■ ASSIGNED TASK ■
Below are records that must be duplicated exactly.

■ PROVIDED MATERIAL ■
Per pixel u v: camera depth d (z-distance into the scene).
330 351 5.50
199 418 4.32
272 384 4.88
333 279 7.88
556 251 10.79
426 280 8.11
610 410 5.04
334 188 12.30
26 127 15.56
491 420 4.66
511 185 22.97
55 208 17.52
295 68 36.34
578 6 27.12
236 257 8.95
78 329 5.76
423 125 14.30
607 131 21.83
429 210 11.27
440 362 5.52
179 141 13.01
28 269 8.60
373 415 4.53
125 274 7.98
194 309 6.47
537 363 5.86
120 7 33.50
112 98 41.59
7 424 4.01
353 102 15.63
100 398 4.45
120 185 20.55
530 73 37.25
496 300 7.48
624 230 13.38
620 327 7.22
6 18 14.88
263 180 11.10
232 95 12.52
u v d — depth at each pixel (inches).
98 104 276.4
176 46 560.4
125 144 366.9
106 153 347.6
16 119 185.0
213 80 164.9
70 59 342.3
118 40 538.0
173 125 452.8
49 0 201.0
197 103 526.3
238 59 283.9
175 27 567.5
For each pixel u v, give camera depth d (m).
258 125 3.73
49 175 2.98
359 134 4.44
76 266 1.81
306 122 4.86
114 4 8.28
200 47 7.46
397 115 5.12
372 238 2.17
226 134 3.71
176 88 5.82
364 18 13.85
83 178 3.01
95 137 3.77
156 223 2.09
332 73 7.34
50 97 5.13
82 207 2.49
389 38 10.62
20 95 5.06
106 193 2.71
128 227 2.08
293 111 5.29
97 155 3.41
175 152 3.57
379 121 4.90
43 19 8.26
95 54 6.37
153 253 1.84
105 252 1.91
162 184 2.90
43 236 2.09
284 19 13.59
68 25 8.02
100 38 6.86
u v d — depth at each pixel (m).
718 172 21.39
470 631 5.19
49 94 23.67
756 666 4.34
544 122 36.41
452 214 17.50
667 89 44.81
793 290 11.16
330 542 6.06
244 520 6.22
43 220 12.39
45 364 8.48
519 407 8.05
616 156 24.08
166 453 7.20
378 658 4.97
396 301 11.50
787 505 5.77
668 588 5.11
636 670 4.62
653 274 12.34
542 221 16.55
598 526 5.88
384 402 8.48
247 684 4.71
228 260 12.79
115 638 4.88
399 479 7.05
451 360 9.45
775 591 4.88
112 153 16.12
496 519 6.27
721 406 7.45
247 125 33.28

■ COMPLETED EXERCISE ■
Per pixel u v: camera depth d (z-distance into the scene).
330 351 5.50
199 418 4.32
272 384 4.88
333 279 7.88
556 251 10.79
426 280 8.11
610 410 5.04
334 188 12.30
26 127 15.56
491 420 4.66
511 185 22.97
55 208 17.52
295 68 36.34
578 6 27.12
236 257 8.95
78 329 5.76
423 125 14.30
607 131 21.83
429 210 11.27
440 362 5.52
179 141 13.01
28 269 8.60
373 415 4.53
125 274 7.98
194 309 6.47
537 363 5.86
120 7 33.50
112 98 41.59
7 424 4.01
353 102 15.63
100 398 4.45
120 185 20.55
530 73 37.25
496 300 7.48
624 230 13.38
620 327 7.22
6 18 14.88
263 180 11.10
232 95 12.52
u v d — depth at each pixel (inches).
98 104 276.4
176 46 560.4
125 144 366.9
106 153 347.6
16 119 185.0
213 80 164.9
70 59 342.3
118 40 538.0
173 125 452.8
49 0 201.0
197 103 526.3
238 59 283.9
175 27 567.5
For each pixel u v, give camera depth d (m).
258 125 3.73
49 175 2.98
359 134 4.44
76 266 1.81
306 122 4.86
114 4 8.28
200 47 7.46
397 115 5.12
372 238 2.17
226 134 3.71
176 88 5.82
364 18 13.85
83 178 3.01
95 137 3.77
156 223 2.09
332 73 7.34
50 97 5.13
82 207 2.49
389 38 10.62
20 95 5.06
106 193 2.71
128 227 2.08
293 111 5.29
97 155 3.41
175 152 3.57
379 121 4.90
43 19 8.26
95 54 6.37
153 253 1.84
105 252 1.91
162 184 2.90
43 236 2.09
284 19 13.59
68 25 8.02
100 38 6.86
u v d — depth at each pixel (m).
718 172 21.39
470 631 5.19
49 94 23.67
756 666 4.34
544 122 36.41
452 214 17.50
667 89 44.81
793 290 11.16
330 542 6.06
244 520 6.22
43 220 12.39
45 364 8.48
519 407 8.05
616 156 24.08
166 453 7.20
378 658 4.97
396 301 11.50
787 505 5.77
668 588 5.11
636 670 4.62
653 274 12.34
542 221 16.55
598 526 5.88
384 402 8.48
247 684 4.71
228 260 12.79
115 638 4.88
399 479 7.05
451 360 9.45
775 591 4.88
112 153 16.12
496 519 6.27
721 406 7.45
247 125 33.28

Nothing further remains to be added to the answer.